Reinhard Jung vom Bauernbund Brandenburg.
Foto: Privat

Ärgerlich findet die Aktion Reinhard Jung vom Brandenburger Bauernbund, der Interessenvertretung von 480 bäuerlichen Familienbetrieben. „Penny greift etwas auf, das real ist, das falsch ist und das gefährlich ist – nämlich, dass Lebensmittel in Deutschland verramscht werden“, sagt der Biobauer aus Lennewitz in Nordbrandenburg. „Aber Penny ist ganz klar Teil des Problems.“

Er sieht zwei politische Entscheidungen als Hauptgründe an, warum die Lebensmittel in Deutschland so billig sind. Erstens würden Agrarprodukte aus Ländern importiert, in denen mit zu niedrigen sozialen und ökologischen Standards produziert wird – Stichwort: brennende Regenwälder. Der zweite Grund sei, dass die Vielzahl der heimischen Bauern wenigen Lebensmittelkonzernen und noch weniger Handelsketten gegenüberstehen.
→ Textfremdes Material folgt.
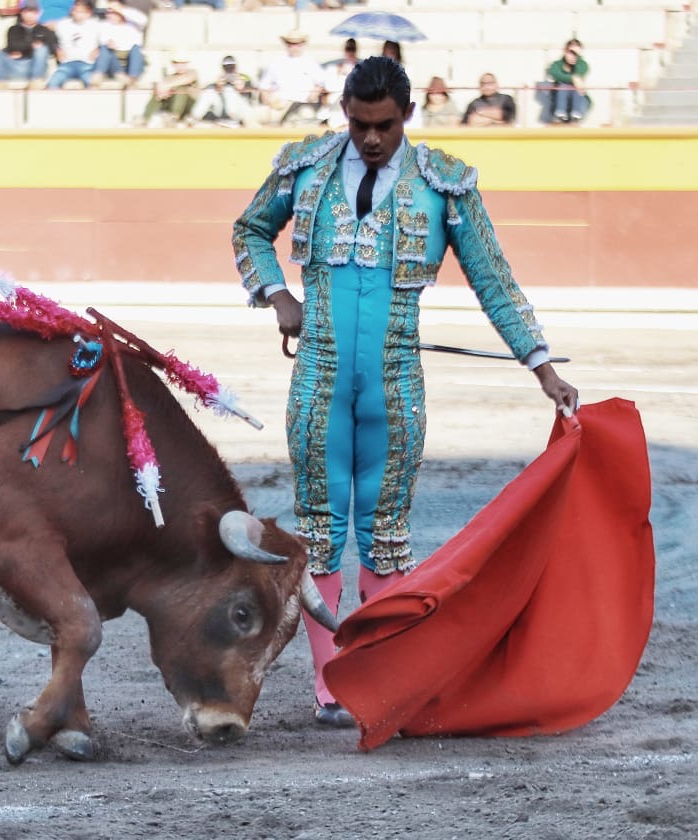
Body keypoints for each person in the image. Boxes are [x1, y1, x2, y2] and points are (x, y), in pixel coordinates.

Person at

Jung glaubt auch nicht, dass die Bauern bei höheren Preisen so viel mehr abbekämen. Sein Beispiel: Das Getreide ist zwar der absolute Hauptbestandteil bei Brötchen, aber von jedem Brötchen bekommen die Bauern nur einen Cent ab. „Das ist extrem niedrig“, sagt Jung. „Bei Milch, Fleisch und Gemüse ist der Anteil höher, aber längst nicht ausreichend“, so Jung. „Insgesamt kommen von jedem Euro, den der Kunde für Lebensmittel ausgibt, nur 22 Cent im Schnitt beim Bauern an.“ Der Rest bleibe bei der Lebensmittelindustrie und im Handel. Die Bauern könnten ohne Subventionen gar nicht überleben.
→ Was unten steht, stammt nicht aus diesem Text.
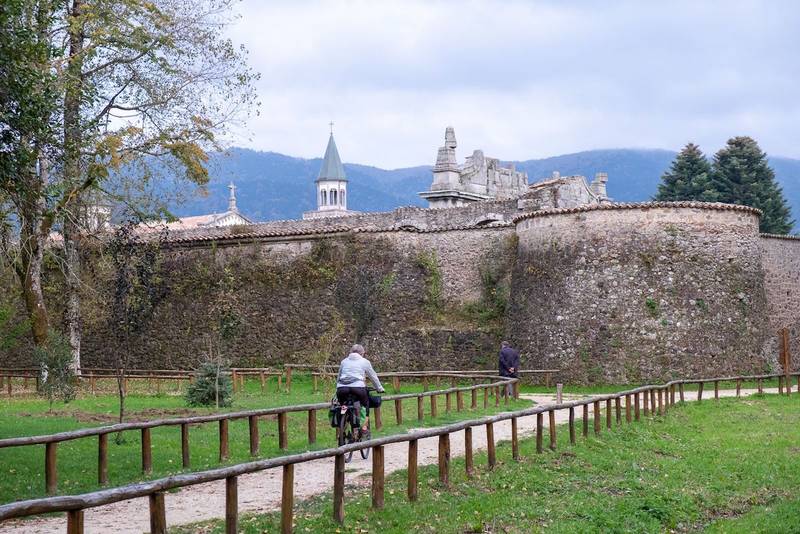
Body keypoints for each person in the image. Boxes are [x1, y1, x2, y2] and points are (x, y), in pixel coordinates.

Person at [336, 344, 384, 432]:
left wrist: (338, 387)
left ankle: (342, 427)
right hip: (358, 388)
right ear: (362, 353)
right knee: (366, 405)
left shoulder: (344, 361)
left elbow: (339, 376)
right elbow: (373, 376)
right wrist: (379, 388)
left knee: (342, 405)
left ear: (350, 352)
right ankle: (364, 428)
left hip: (342, 388)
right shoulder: (365, 361)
„Natürlich wäre es eine schöne Illusion, wenn sich die wenigen dominanten Handelsketten nicht mehr nur einig wären, den Bauern wenig zu bezahlen, sondern endlich faire Preise. Wer etwas ändern will, muss die Landwirte besser bezahlen und die monopolisierten Strukturen mithilfe des Kartellrechts aufbrechen.“ Dann gebe in dieser Branche mehr Wettbewerb und wieder eine soziale Marktwirtschaft, die den Namen verdiene.